--- PASSAGE TO READ ---
Project 1: Colorizing the Prokudin-Gorskii photo collection (GitHub repo)

1. Background

Sergei Mikhailovich Prokudin-Gorskii's photo collection consists of images where three separate exposures of a scene were captured on a glass plate using red, green, and blue filters (allowing only red, green, and blue light to pass through). To produce high-quality colorized photos, a key challenge is properly aligning these three color channels. The objective of this project is to develop a method for aligning the photos from these channels to create a high-quality color image.

The original photos, from top to bottom, correspond to the blue, green, and red filtered channels (passing through blue, green, and red filters).

2. Implementation

2.1 Single Scale

One proposed pipeline is shown as follows:

The main work here is to develop the Find alignment method. The rest part were implemented as follows:

Crop photo: For now it simply cut the photos at its 1/3 and 2/3 height.
Align photos: I used OpenCV's warpAffine function to shift the images by the estimated displacement.
Map to color: One-to-one mapping from three color-filtered channel to RGB value. I used numpy.dstack to stack the three channel's pixel value to colorize the photos.

To find the optimal photo alignment, a simple approach is to use a brute-force search within an alignment window (e.g., [-15, 15] pixels around the initial alignment value). The goal is to identify the alignment that minimizes a defined cost function. In this project, I used the Euclidean distance between the two images as the cost function, calculated as sqrt(sum(image1-image2)^2). For better performance, I utilized numpy.linalg.norm.

Before computing the cost, I adopted two pre-processing strategies:

Photo binarization: I experimented with several methods and found that converting the images to black and white improves the alignment results. This is likely because black and white conversion helps to remove noise and simplifies the image by focusing on areas with strong contrast. I used a threshold of 0.5 for one fixed channel (e.g., the green channel photo) and computed the threshold for the other photo based on their mean pixel value ratio. While more sophisticated binarization methods, such as the [Otsu method], are available, this approach is simple and sufficient for the current project.

Top row: input images for alignment. Bottom row: images after binarization. We can see that most of the finer details are removed, leaving only the simple and significant features such as the boundary of the horizon and the shapes of the buildings.

Remove photo margins: The black and white borders of the photos can affect the cost function and reduce alignment quality. To mitigate this, I computed the overlap region of the two images using only 2/3 of the input image, excluding the margins. This also reduces the number of compared pixels and speeds up the process.
---
▶ **TASK INSTRUCTIONS**:
a) In the Prokudin-Gorskii project write-up, what cost function measures how well two images are aligned?
b) Reproduce the part of the Prokudin-Gorskii project write-up that opens with the words containing "Remove photo margins: The" and closes with "up the process.".
c) Carry on the Prokudin-Gorskii project write-up from its last sentence.
The items have no connection to the Prokudin-Gorskii project write-up.
--- DATASET EXTRACT ---
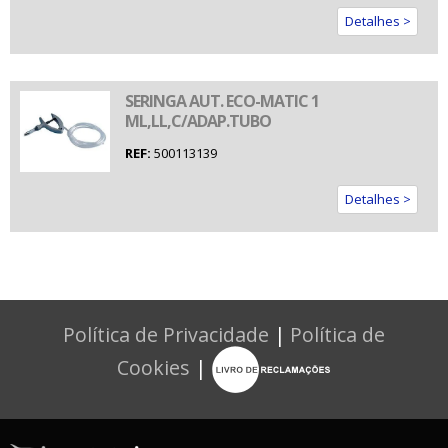
Detalhes >
SERINGA AUT. ECO-MATIC 1
ML,LL,C/ADAP.TUBO
REF:
500113139
Detalhes >
Política de Privacidade
|
Política de
Cookies
|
---
▶ **ANSWERS TO THE EXERCISES**:
a) The Euclidean distance between the two images.

b)
Remove photo margins: The black and white borders of the photos can affect the cost function and reduce alignment quality. To mitigate this, I computed the overlap region of the two images using only 2/3 of the input image, excluding the margins. This also reduces the number of compared pixels and speeds up the process.

c)
2.2 Multi-scale Pyramid

For high-resolution photos, brute-force search is time-consuming; therefore, I adopted the multi-scale pyramid method. The pipeline is shown as follows:

There are two new elements:

Generate multi-scale pyramid: I generated the pyramid by halving the photo resolution using OpenCV's resize method (a larger N value means the image is coarser.). Note that while the user can specify the maximum scale of the pyramid, experiments indicated that overly downsampled photos can harm the alignment result. Therefore, this method should prevent resizing photos below a certain threshold.

Find alignment: This new method is a modification of the original one, making it a recursive function. After reaching the original photo scale, it outputs the estimated alignment as the final estimated alignment.

2.3 Pseudocode

Below is the pseudocode for finding image alignment, including both single-scale and multi-scale approaches, as well as the image pyramid method. You can find the python implementation here.

                        
                            function findAlignmentSingleScale(image1, image2, initial_dx, initial_dy, search_window):
                                // normalize images
                                image1 <- normalize(image1)
                                image2 <- normalize(image2)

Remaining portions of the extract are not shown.